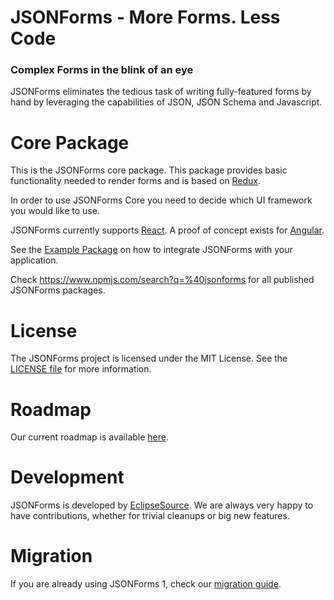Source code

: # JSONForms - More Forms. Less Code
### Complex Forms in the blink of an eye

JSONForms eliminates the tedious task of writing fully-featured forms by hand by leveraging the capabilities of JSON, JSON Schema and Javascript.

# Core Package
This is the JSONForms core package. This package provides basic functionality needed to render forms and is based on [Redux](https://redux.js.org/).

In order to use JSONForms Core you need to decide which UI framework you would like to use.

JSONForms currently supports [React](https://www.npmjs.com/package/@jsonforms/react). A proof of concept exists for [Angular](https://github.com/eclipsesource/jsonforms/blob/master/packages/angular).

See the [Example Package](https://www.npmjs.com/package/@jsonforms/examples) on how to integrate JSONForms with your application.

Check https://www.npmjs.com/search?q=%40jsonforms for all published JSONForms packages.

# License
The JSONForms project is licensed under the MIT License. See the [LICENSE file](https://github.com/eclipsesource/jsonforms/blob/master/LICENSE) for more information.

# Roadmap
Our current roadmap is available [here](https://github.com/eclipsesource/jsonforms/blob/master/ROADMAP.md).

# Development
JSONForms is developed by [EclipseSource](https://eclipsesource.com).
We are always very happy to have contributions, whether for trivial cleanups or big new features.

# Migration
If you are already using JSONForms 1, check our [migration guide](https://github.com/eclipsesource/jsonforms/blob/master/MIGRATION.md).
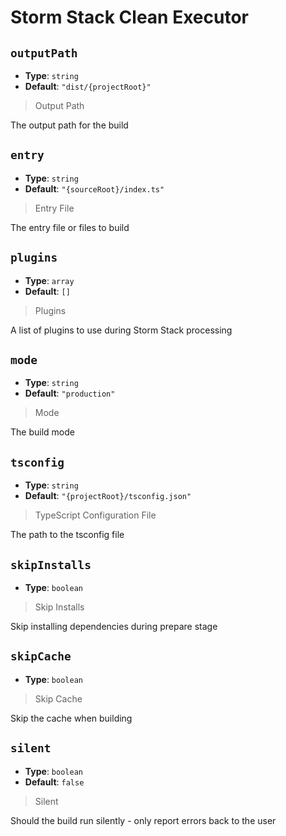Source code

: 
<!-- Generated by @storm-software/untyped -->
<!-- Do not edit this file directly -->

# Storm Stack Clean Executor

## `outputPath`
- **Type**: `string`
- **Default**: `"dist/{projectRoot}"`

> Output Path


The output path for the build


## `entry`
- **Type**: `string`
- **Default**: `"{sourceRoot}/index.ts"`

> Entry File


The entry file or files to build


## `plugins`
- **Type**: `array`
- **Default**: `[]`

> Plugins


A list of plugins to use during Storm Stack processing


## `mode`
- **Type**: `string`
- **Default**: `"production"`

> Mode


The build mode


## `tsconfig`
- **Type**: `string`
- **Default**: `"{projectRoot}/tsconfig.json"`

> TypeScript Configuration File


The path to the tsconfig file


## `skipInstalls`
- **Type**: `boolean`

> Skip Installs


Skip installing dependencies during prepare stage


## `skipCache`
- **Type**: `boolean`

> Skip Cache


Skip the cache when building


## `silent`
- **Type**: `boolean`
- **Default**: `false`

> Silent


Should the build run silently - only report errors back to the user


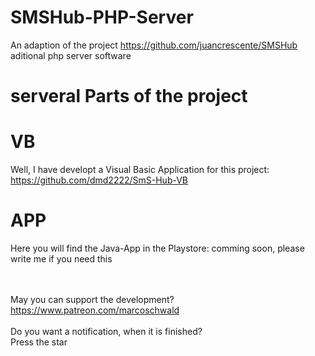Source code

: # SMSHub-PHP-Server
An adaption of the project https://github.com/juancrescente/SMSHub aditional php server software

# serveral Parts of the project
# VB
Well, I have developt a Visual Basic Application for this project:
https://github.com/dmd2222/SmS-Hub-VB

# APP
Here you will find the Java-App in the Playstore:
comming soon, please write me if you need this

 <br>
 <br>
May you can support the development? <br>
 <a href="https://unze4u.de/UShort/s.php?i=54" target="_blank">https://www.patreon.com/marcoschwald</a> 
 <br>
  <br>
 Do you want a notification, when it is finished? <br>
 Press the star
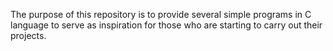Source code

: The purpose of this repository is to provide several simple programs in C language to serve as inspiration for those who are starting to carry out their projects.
▬▬▬▬▬▬▬▬▬▬
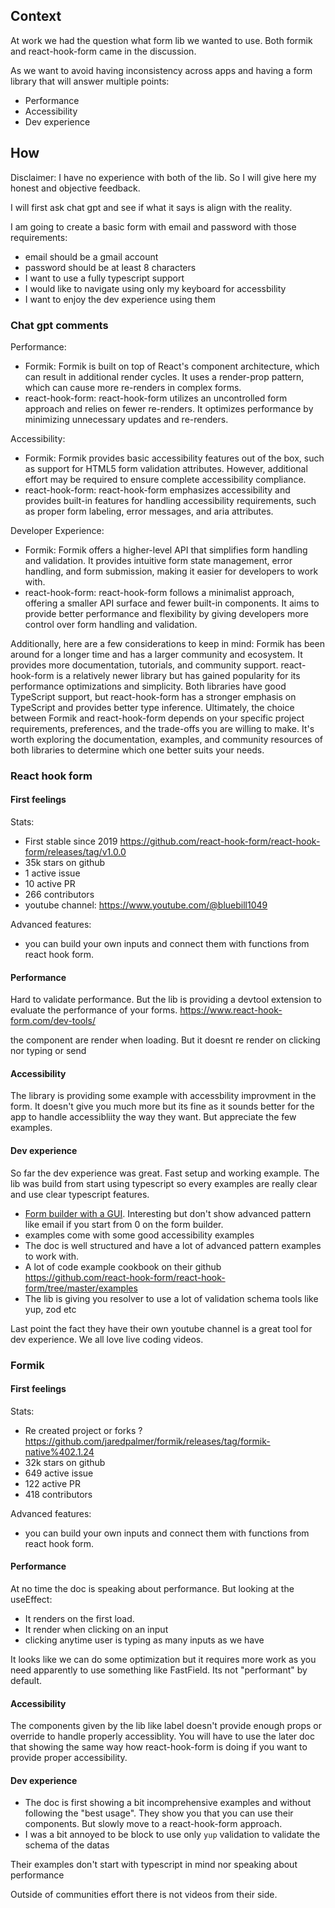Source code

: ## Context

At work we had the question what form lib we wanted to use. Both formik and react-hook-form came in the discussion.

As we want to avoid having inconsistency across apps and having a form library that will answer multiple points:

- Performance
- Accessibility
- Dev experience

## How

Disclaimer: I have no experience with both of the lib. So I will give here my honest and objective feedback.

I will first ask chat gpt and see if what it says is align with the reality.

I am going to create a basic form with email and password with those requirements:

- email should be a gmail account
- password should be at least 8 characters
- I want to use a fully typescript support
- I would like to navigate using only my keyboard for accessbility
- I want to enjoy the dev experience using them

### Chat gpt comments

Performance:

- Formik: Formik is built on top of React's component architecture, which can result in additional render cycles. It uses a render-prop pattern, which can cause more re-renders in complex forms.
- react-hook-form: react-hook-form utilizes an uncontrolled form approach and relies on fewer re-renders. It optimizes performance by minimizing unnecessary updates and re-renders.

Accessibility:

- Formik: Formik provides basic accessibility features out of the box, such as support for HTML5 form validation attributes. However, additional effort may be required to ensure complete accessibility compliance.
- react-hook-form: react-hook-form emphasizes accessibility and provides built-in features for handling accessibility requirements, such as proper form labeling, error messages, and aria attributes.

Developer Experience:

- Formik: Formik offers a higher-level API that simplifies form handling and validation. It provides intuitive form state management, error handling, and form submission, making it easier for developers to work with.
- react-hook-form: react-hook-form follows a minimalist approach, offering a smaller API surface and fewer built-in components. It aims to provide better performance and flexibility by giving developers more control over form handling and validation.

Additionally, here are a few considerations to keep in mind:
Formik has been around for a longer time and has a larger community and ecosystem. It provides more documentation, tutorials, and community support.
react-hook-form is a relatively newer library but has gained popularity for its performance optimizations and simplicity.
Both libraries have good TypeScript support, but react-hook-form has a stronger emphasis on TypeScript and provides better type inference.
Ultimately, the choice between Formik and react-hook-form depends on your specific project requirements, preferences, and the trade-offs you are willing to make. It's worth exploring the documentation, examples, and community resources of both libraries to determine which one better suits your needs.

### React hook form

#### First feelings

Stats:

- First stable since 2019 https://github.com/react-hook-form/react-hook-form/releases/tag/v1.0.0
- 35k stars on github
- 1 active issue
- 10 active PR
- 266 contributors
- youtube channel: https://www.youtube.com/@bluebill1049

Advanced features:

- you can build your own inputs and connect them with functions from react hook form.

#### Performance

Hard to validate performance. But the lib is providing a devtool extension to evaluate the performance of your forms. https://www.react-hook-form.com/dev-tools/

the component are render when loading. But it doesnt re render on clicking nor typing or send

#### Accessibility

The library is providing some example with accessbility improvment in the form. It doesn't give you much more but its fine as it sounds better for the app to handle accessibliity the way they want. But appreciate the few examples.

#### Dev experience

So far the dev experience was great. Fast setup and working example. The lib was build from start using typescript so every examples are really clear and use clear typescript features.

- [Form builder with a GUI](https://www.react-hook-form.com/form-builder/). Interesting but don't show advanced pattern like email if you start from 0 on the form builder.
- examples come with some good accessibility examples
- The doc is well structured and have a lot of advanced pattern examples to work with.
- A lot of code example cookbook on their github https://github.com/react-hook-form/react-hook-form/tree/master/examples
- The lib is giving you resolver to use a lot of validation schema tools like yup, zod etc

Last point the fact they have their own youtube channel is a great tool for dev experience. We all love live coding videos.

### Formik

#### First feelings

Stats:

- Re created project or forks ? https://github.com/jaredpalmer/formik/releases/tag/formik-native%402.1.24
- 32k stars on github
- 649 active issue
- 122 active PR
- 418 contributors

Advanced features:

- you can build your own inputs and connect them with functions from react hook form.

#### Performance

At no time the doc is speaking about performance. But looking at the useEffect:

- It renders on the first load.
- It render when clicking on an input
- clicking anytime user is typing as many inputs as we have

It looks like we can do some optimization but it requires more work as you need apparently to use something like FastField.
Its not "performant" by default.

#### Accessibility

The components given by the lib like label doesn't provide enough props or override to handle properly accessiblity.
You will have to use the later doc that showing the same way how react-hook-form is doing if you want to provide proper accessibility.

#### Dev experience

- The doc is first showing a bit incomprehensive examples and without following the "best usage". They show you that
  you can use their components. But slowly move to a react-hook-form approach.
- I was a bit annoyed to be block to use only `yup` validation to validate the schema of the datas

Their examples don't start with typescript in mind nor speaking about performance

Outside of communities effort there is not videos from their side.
▬▬▬▬▬▬▬▬▬▬
REQUIRED ACTION:
Look through the data above. Find each line with the string "pattern" and copy it.

RESULT FOR THIS TASK:
- Formik: Formik is built on top of React's component architecture, which can result in additional render cycles. It uses a render-prop pattern, which can cause more re-renders in complex forms.
- [Form builder with a GUI](https://www.react-hook-form.com/form-builder/). Interesting but don't show advanced pattern like email if you start from 0 on the form builder.
- The doc is well structured and have a lot of advanced pattern examples to work with.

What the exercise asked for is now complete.